Addressing the Cheltenham Literature Festival, the former Archbishop of Canterbury, Dr. Rowan Williams, called for government to include “a faith perspective” in policy deliberations. From The Blaze:
What Williams advocated was for a middle group approach between a perspective that wants religion to be the basis of all laws and one in which faith isn’t addressed at all outside of church doors.
The government’s role in this case, then, is to facilitate discussions that ensure that minority views on controversial issues — or any issue at all for that matter — are considered in the wider discussion. Rather than winning the debate, per se, religious views help round it out, he argued.
Williams presents a spectrum of authoritarianism, with hardcore theocrats on the one end and religious suppressors on the other. What does “a middle group” on that axis look like? Would they advocate for religious-based laws half the time and suppress religious rights the other half?
How about this. Instead of giving religion a place at government’s table, let’s limit government’s role to protecting the rights of each individual, whether they harbor faith or not. The best way to protect minority views is to empower the greatest minority, the individual. If government remains barred from interfering in an individual’s private judgment, then religious rights will stand unmolested.
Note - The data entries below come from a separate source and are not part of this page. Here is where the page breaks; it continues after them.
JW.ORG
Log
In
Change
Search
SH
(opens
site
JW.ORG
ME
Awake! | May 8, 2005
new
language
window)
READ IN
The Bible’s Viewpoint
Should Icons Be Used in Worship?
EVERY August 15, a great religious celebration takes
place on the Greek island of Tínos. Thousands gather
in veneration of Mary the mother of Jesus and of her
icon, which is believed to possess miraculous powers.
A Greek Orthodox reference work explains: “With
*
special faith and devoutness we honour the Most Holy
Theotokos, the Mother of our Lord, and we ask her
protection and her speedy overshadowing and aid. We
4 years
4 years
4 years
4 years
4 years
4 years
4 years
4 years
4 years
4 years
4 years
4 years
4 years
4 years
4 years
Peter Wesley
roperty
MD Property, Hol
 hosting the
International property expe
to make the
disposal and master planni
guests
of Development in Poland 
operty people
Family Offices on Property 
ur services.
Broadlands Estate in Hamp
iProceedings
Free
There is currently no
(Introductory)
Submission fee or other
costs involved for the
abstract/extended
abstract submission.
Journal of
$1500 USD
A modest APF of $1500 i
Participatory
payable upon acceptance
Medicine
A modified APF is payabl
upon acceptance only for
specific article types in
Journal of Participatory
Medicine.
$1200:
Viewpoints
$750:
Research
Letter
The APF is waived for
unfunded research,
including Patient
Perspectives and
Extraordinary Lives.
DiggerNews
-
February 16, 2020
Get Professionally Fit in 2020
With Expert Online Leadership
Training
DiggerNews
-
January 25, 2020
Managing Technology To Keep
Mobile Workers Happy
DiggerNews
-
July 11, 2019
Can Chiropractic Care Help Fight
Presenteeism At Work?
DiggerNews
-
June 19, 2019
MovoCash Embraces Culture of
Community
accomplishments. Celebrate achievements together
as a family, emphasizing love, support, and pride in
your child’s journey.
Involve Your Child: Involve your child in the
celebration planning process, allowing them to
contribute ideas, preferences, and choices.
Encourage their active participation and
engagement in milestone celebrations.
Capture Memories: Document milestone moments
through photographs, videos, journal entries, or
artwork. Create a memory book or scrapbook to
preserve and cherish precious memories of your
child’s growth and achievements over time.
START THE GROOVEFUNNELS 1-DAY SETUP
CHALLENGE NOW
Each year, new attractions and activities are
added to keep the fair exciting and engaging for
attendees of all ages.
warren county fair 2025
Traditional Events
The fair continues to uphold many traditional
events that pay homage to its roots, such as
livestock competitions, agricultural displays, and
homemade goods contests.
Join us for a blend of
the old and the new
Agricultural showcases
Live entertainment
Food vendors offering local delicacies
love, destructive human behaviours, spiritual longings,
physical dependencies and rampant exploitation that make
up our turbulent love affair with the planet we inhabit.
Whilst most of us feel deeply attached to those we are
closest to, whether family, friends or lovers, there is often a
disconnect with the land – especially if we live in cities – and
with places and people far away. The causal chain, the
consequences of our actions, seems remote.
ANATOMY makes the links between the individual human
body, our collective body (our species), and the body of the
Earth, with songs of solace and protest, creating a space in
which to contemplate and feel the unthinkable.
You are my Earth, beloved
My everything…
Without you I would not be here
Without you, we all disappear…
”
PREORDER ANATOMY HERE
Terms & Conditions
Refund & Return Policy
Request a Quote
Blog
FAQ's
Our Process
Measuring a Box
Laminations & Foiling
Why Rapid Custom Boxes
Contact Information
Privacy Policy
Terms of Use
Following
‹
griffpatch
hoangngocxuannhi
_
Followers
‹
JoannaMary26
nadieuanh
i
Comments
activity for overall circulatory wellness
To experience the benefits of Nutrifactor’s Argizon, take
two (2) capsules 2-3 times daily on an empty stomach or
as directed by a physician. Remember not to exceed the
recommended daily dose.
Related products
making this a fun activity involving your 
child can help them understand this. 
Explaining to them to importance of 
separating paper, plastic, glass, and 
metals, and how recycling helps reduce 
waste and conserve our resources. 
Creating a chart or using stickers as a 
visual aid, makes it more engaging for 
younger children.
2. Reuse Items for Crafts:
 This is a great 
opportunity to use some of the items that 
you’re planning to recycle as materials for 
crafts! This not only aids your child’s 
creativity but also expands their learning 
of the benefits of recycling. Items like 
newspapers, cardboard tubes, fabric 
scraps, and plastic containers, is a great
The vague alternative which Williams suggests would only place more cooks in the statist kitchen. This idea that every different perspective must have special representation in government, whether religious or racial or any other variety, assumes that such inclusion will produce better policy. But the quality of policy depends upon its effect on individual liberty, not the diversity of its authors. A diverse body of dictators proves no more sufferable than a homogenous one.